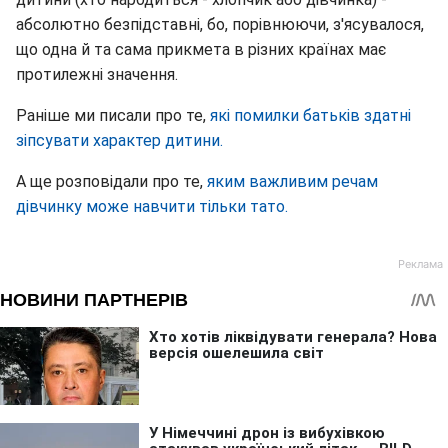
абсолютно безпідставні, бо, порівнюючи, з'ясувалося,
що одна й та сама прикмета в різних країнах має
протилежні значення.
Раніше ми писали про те,
які помилки батьків здатні
зіпсувати характер дитини.
А ще розповідали про те,
яким важливим речам
дівчинку може навчити тільки тато.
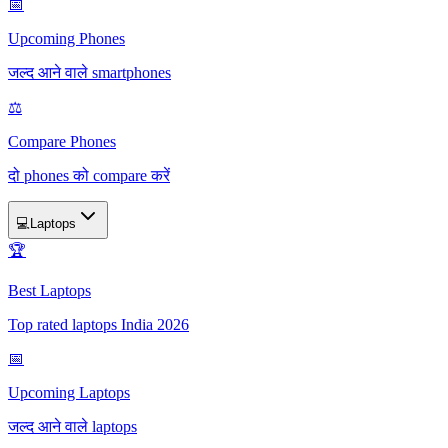
📅
Upcoming Phones
जल्द आने वाले smartphones
⚖️
Compare Phones
दो phones को compare करें
💻
Laptops
🏆
Best Laptops
Top rated laptops India 2026
📅
Upcoming Laptops
जल्द आने वाले laptops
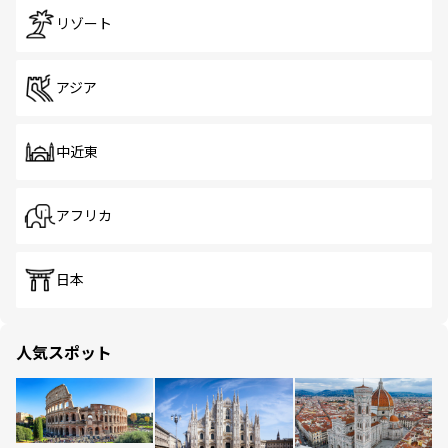
リゾート
アジア
中近東
アフリカ
日本
人気スポット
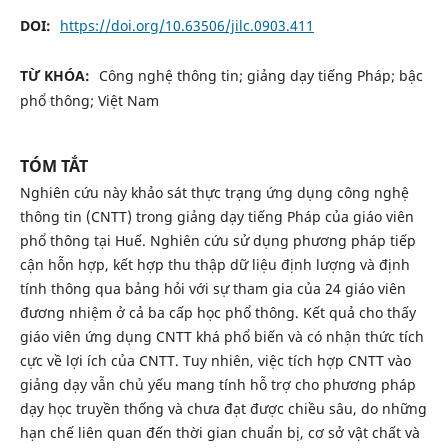
DOI:
https://doi.org/10.63506/jilc.0903.411
TỪ KHÓA:
Công nghệ thông tin; giảng dạy tiếng Pháp; bậc
phổ thông; Việt Nam
TÓM TẮT
Nghiên cứu này khảo sát thực trạng ứng dụng công nghệ
thông tin (CNTT) trong giảng dạy tiếng Pháp của giáo viên
phổ thông tại Huế. Nghiên cứu sử dụng phương pháp tiếp
cận hỗn hợp, kết hợp thu thập dữ liệu định lượng và định
tính thông qua bảng hỏi với sự tham gia của 24 giáo viên
đương nhiệm ở cả ba cấp học phổ thông. Kết quả cho thấy
giáo viên ứng dụng CNTT khá phổ biến và có nhận thức tích
cực về lợi ích của CNTT. Tuy nhiên, việc tích hợp CNTT vào
giảng dạy vẫn chủ yếu mang tính hỗ trợ cho phương pháp
dạy học truyền thống và chưa đạt được chiều sâu, do những
hạn chế liên quan đến thời gian chuẩn bị, cơ sở vật chất và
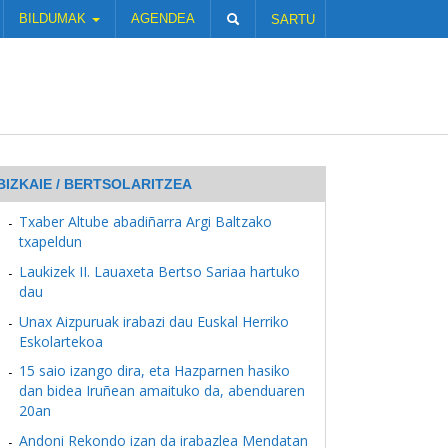
BILDUMAK
AGENDEA
SARTU
BIZKAIE / BERTSOLARITZEA
Txaber Altube abadiñarra Argi Baltzako
txapeldun
Laukizek II. Lauaxeta Bertso Sariaa hartuko
dau
Unax Aizpuruak irabazi dau Euskal Herriko
Eskolartekoa
15 saio izango dira, eta Hazparnen hasiko
dan bidea Iruñean amaituko da, abenduaren
20an
Andoni Rekondo izan da irabazlea Mendatan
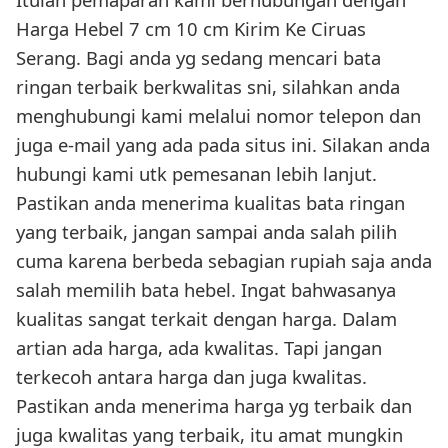
Harga Hebel 7 cm 10 cm Kirim Ke Ciruas
Serang. Bagi anda yg sedang mencari bata
ringan terbaik berkwalitas sni, silahkan anda
menghubungi kami melalui nomor telepon dan
juga e-mail yang ada pada situs ini. Silakan anda
hubungi kami utk pemesanan lebih lanjut.
Pastikan anda menerima kualitas bata ringan
yang terbaik, jangan sampai anda salah pilih
cuma karena berbeda sebagian rupiah saja anda
salah memilih bata hebel. Ingat bahwasanya
kualitas sangat terkait dengan harga. Dalam
artian ada harga, ada kwalitas. Tapi jangan
terkecoh antara harga dan juga kwalitas.
Pastikan anda menerima harga yg terbaik dan
juga kwalitas yang terbaik, itu amat mungkin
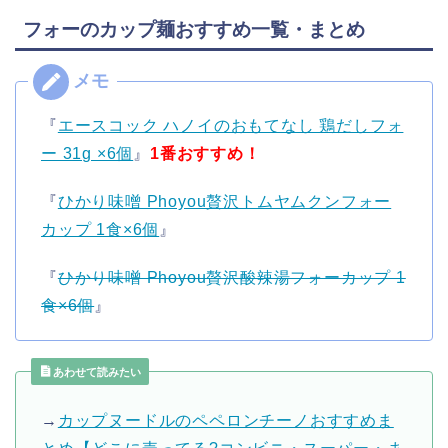
フォーのカップ麺おすすめ一覧・まとめ
『
エースコック ハノイのおもてなし 鶏だしフォ
ー 31g ×6個
』
1番おすすめ！
『
ひかり味噌 Phoyou贅沢トムヤムクンフォー
カップ 1食×6個
』
『
ひかり味噌 Phoyou贅沢酸辣湯フォーカップ 1
食×6個
』
あわせて読みたい
→
カップヌードルのペペロンチーノおすすめま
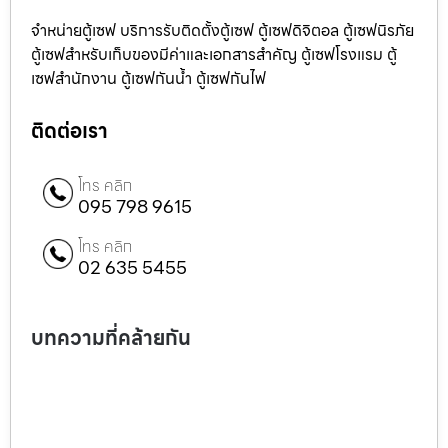
จำหน่ายตู้เซฟ บริการรับติดตั้งตู้เซฟ ตู้เซฟดิจิตอล ตู้เซฟนิรภัย
ตู้เซฟสำหรับเก็บของมีค่าและเอกสารสำคัญ ตู้เซฟโรงแรม ตู้
เซฟสำนักงาน ตู้เซฟกันน้ำ ตู้เซฟกันไฟ
ติดต่อเรา
โทร คลิก
095 798 9615
โทร คลิก
02 635 5455
บทความที่คล้ายกัน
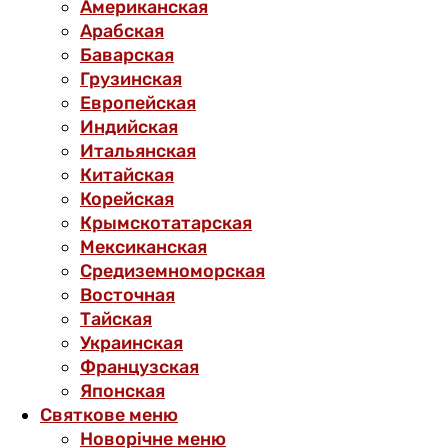
Американская
Арабская
Баварская
Грузинская
Европейская
Индийская
Итальянская
Китайская
Корейская
Крымскотатарская
Мексиканская
Средиземноморская
Восточная
Тайская
Украинская
Французская
Японская
Святкове меню
Новорічне меню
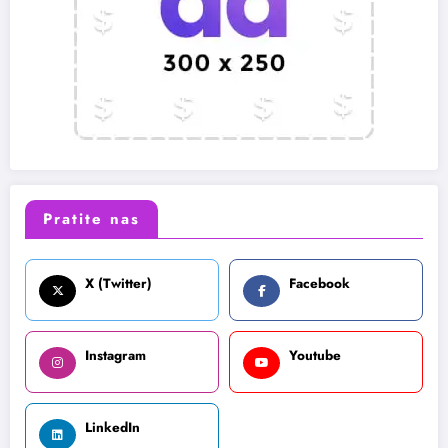
Pratite nas
X (Twitter)
Facebook
Instagram
Youtube
LinkedIn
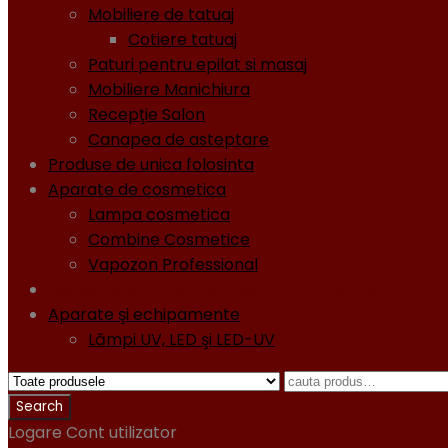
Mobiliere de tatuaj
Cotiere tatuaj
Paturi pentru epilat si masaj
Mobiliere Manichiura
Recepţie Salon
Canapea de asteptare
Produse de unica folosinta
Aparate de cosmetica
Lampa cosmetica
Combine Cosmetice
Vapozon Professional
Oja semipermanentă - Gel lacuri - Diamond
Aparate şi echipamente
Lămpi UV, LED şi LED-UV
Logare
Cont utilizator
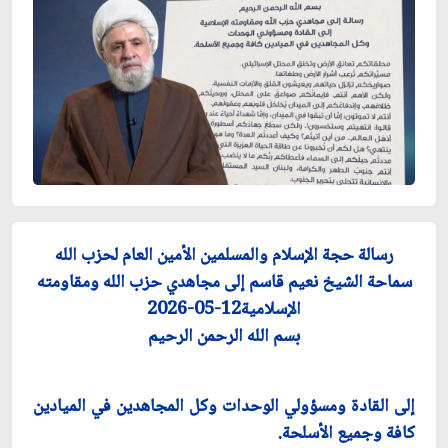
رسالة حجة الإسلام والمسلمين الأمين العام لحزب الله
سماحة الشيخ نعيم قاسم إلى مجاهدي حزب الله ومقاومته
الإسلامية12-05-2026
بسم الله الرحمن الرحيم
إلى القادة ومسؤولي الوحدات وكل المجاهدين في الميادين
كافة وجميع الأسلحة.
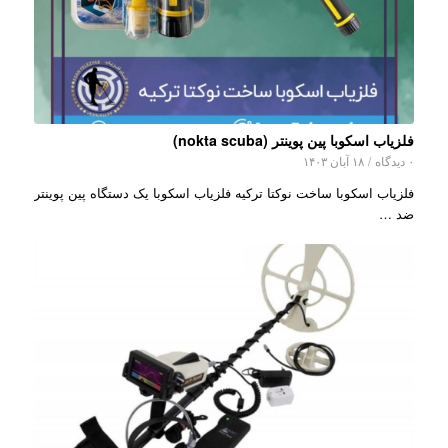
فلزیاب اسکوبا پین پوینتر (nokta scuba)
۰ دیدگاه
/
۱۸ آبان ۱۴۰۳
فلزیاب اسکوبا ساخت نوکتا ترکیه فلزیاب اسکوبا یک دستگاه پین پوینتر
ضد …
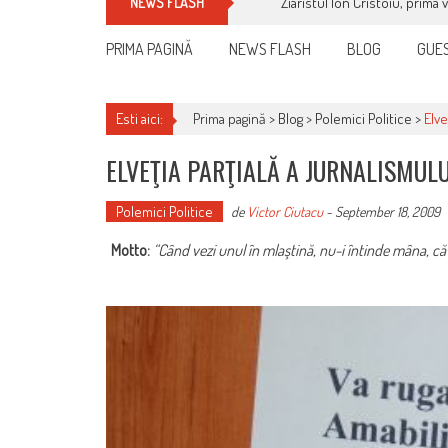
Ziaristul Ion Cristoiu, prima 
NEWS FLASH
PRIMA PAGINĂ
NEWS FLASH
BLOG
GUES
Esti aici:
Prima pagină >
Blog
>
Polemici Politice
>
Elve
ELVEŢIA PARŢIALĂ A JURNALISMULU
Polemici Politice
de
Victor Ciutacu
-
September 18, 2009
Motto:
“Când vezi unul în mlaştină, nu-i întinde mâna, că 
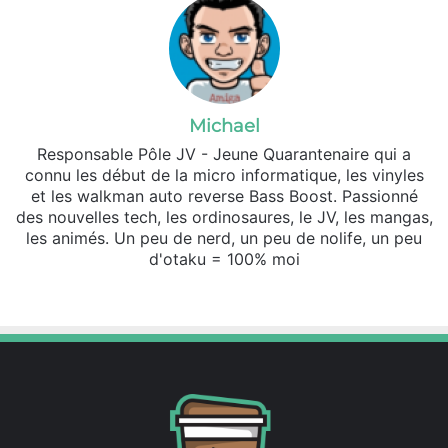
Michael
Responsable Pôle JV - Jeune Quarantenaire qui a
connu les début de la micro informatique, les vinyles
et les walkman auto reverse Bass Boost. Passionné
des nouvelles tech, les ordinosaures, le JV, les mangas,
les animés. Un peu de nerd, un peu de nolife, un peu
d'otaku = 100% moi
Website
X
SoundCloud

# [REQUEST]
Copy out, from the data above, every line holding the word "Mobiliere".

# [EXERCISE RESULT]
Mobiliere de tatuaj
Mobiliere Manichiura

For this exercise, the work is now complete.